Video exceeded all other traffic for the first time in 2011 and it now accounts for 52% of all mobile internet data. That figure will rise to more than 70% by 2016. Looked at in a different way, the Cisco forecast predicts a 25-fold increase in video traffic between 2011 and 2016.

Every day sees the announcement of a new mobile gadget and we have come to expect that Apple alone will introduce ever-more amazing iPhones and iPads each year. As the latest announcements have shown, the innovation phase is all but over and we are in an era of refinement, one that the automobile industry has been in for many years.

The television set in the corner of the room is at a plateau too, as flat screens reach their practical limit of flatness and thinness. In the UK, we spend around five hours every day gazing in its direction, consuming a non-stop flow of broadcast data that reaches every corner of these islands without the need for copper or fibre pipes. Each day, viewers burn their way through the equivalent of around 11.25GB of data “watching telly,” which adds up to well over 300GB per month.

Then consider the tablet. The “resolutionary new iPad” Apple calls its version, which has a three megapixel HD Retina display that offers 2048×1536 HD video in a 9.5 x 7.3 inch frame. It is so sharp that you need a magnifying glass to appreciate it. So it will not come as a surprise if proud owners spend more time watching video on their new tablet than they did on the previous version: perhaps even in HD if they can afford the data charges.

The Cisco report reveals that users spend a relatively meagre amount of time watching video on a tablet. In 2010, tablet users consumed an average of 405 Mbytes of online data each month. Not all of that was video, of course, but assuming a generous connection speed of 500 kilobits per second when watching video, that equates to a total running time of just under two minutes. Last year, the duration of video viewing rose to two and a quarter minutes per month and by 2016 Cisco predicts that per-device usage of data by tablet owners will increase to 4.2 Mbytes, almost 10 minutes of video per month at low quality standard definition.
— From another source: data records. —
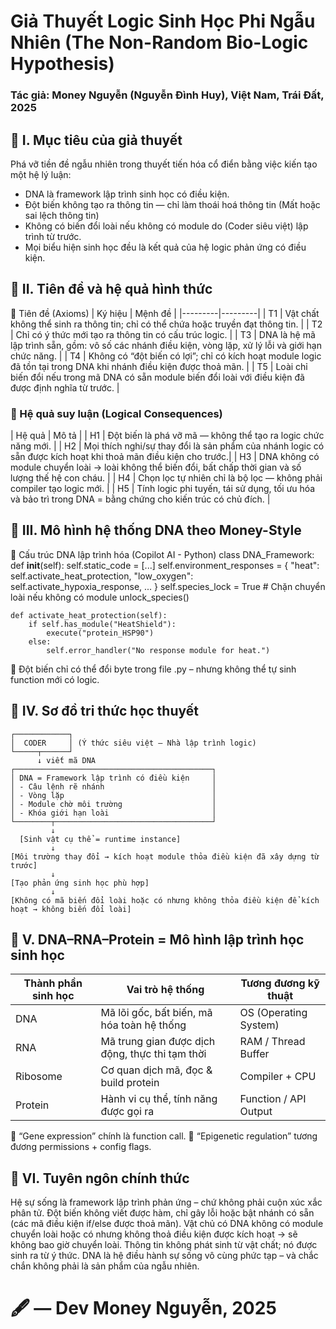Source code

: # Giả Thuyết Logic Sinh Học Phi Ngẫu Nhiên (The Non-Random Bio-Logic Hypothesis)

### Tác giả: Money Nguyễn (Nguyễn Đình Huy), Việt Nam, Trái Đất, 2025

## 🧠 I. Mục tiêu của giả thuyết
Phá vỡ tiền đề ngẫu nhiên trong thuyết tiến hóa cổ điển bằng việc kiến tạo một hệ lý luận:
- DNA là framework lập trình sinh học có điều kiện.
- Đột biến không tạo ra thông tin — chỉ làm thoái hoá thông tin (Mất hoặc sai lệch thông tin)
- Không có biến đổi loài nếu không có module do (Coder siêu việt) lập trình từ trước.
- Mọi biểu hiện sinh học đều là kết quả của hệ logic phản ứng có điều kiện.

## 🧬 II. Tiên đề và hệ quả hình thức
🔷 Tiên đề (Axioms)
| Ký hiệu | Mệnh đề | 
|---------|---------|
| T1 | Vật chất không thể sinh ra thông tin; chỉ có thể chứa hoặc truyền đạt thông tin. | 
| T2 | Chỉ có ý thức mới tạo ra thông tin có cấu trúc logic. | 
| T3 | DNA là hệ mã lập trình sẵn, gồm: vô số các nhánh điều kiện, vòng lặp, xử lý lỗi và giới hạn chức năng. | 
| T4 | Không có “đột biến có lợi”; chỉ có kích hoạt module logic đã tồn tại trong DNA khi nhánh điều kiện được thoả mãn. | 
| T5 | Loài chỉ biến đổi nếu trong mã DNA có sẵn module biến đổi loài với điều kiện đã được định nghĩa từ trước. | 



### 🔶 Hệ quả suy luận (Logical Consequences)
| Hệ quả | Mô tả                                                                                                     | 
| H1 | Đột biến là phá vỡ mã — không thể tạo ra logic chức năng mới.                                                 | 
| H2 | Mọi thích nghi/sự thay đổi là sản phẩm của nhánh logic có sẵn được kích hoạt khi thoả mãn điều kiện cho trước.| 
| H3 | DNA không có module chuyển loài → loài không thể biến đổi, bất chấp thời gian và số lượng thế hệ con cháu.    |
| H4 | Chọn lọc tự nhiên chỉ là bộ lọc — không phải compiler tạo logic mới.                                          | 
| H5 | Tính logic phi tuyến, tái sử dụng, tối ưu hóa và bảo trì trong DNA = bằng chứng cho kiến trúc có chủ đích.    | 



## 🔁 III. Mô hình hệ thống DNA theo Money-Style
🧬 Cấu trúc DNA lập trình hóa (Copilot AI - Python)
class DNA_Framework:
    def __init__(self):
        self.static_code = [...]
        self.environment_responses = {
            "heat": self.activate_heat_protection,
            "low_oxygen": self.activate_hypoxia_response,
            ...
        }
        self.species_lock = True  # Chặn chuyển loài nếu không có module unlock_species()

    def activate_heat_protection(self):
        if self.has_module("HeatShield"):
            execute("protein_HSP90")
        else:
            self.error_handler("No response module for heat.")

📌 Đột biến chỉ có thể đổi byte trong file .py – nhưng không thể tự sinh function mới có logic.

## 🧠 IV. Sơ đồ tri thức học thuyết
```
┌────────────┐
│  CODER     │ (Ý thức siêu việt – Nhà lập trình logic)
└─────┬──────┘
      ↓ viết mã DNA
┌────────────────────────────────────────────┐
│ DNA = Framework lập trình có điều kiện     │
│ - Câu lệnh rẽ nhánh                        │
│ - Vòng lặp                                 │
│ - Module chờ môi trường                    │
│ - Khóa giới hạn loài                       │
└────────┬───────────────────────────────────┘
         ↓
  [Sinh vật cụ thể = runtime instance]
         ↓
[Môi trường thay đổi → kích hoạt module thỏa điều kiện đã xây dựng từ trước]
         ↓
[Tạo phản ứng sinh học phù hợp]
         ↓
[Không có mã biến đổi loài hoặc có nhưng không thỏa điều kiện để kích hoạt → không biến đổi loài]
```


## 🧬 V. DNA–RNA–Protein = Mô hình lập trình học sinh học
| Thành phần sinh học | Vai trò hệ thống | Tương đương kỹ thuật | 
|---------------------|------------------|----------------------|
| DNA                 | Mã lõi gốc, bất biến, mã hóa toàn hệ thống       | OS (Operating System)  | 
| RNA                 | Mã trung gian được dịch động, thực thi tạm thời  | RAM / Thread Buffer    | 
| Ribosome            | Cơ quan dịch mã, đọc & build protein             | Compiler + CPU         | 
| Protein             | Hành vi cụ thể, tính năng được gọi ra            | Function / API Output  | 


📌 “Gene expression” chính là function call.
📌 “Epigenetic regulation” tương đương permissions + config flags.

## 📜 VI. Tuyên ngôn chính thức
Hệ sự sống là framework lập trình phản ứng – chứ không phải cuộn xúc xắc phân tử.
Đột biến không viết được hàm, chỉ gây lỗi hoặc bật nhánh có sẵn (các mã điều kiện if/else được thoả mãn).
Vật chủ có DNA không có module chuyển loài hoặc có nhưng không thoả điều kiện được kích hoạt → sẽ không bao giờ chuyển loài.
Thông tin không phát sinh từ vật chất; nó được sinh ra từ ý thức.
DNA là hệ điều hành sự sống vô cùng phức tạp – và chắc chắn không phải là sản phẩm của ngẫu nhiên.

# 🖋 — Dev Money Nguyễn, 2025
Averages conceal the exceptions although Cisco reports that 1% of all mobile users consumed more than 5 GB per month last year. Just 3% used more than 3 GB per month, which is less than 1% of the equivalent data consumed when watching digital TV. Streaming online video to a tablet, although interesting, is the pastime of a very few mobile subscribers.

Laptop users are far more profligate in their use of the cloud. They are forecast to notch up more than 15 minutes of streaming video per month by 2016 but at least they have the option that they may insert a DVD and take their video entertainment with them, without any further charges.

In the third of his three laws, Arthur C Clarke said, “Any sufficiently advanced technology is indistinguishable from magic,” and for some years the products that emanate from the Apple fun factory have proved him right. The decision to call the new iPad just that, and not “version 3” or the “iPad S” is probably a wise limitation of expectations. The screen is certainly near photographic in quality but it comes at a price. Most other improvements are just that, especially as European owners cannot (yet) benefit from the LTE connectivity.

Steve Jobs probably did not say, “You can fool all of the people all of the time.” But he could have.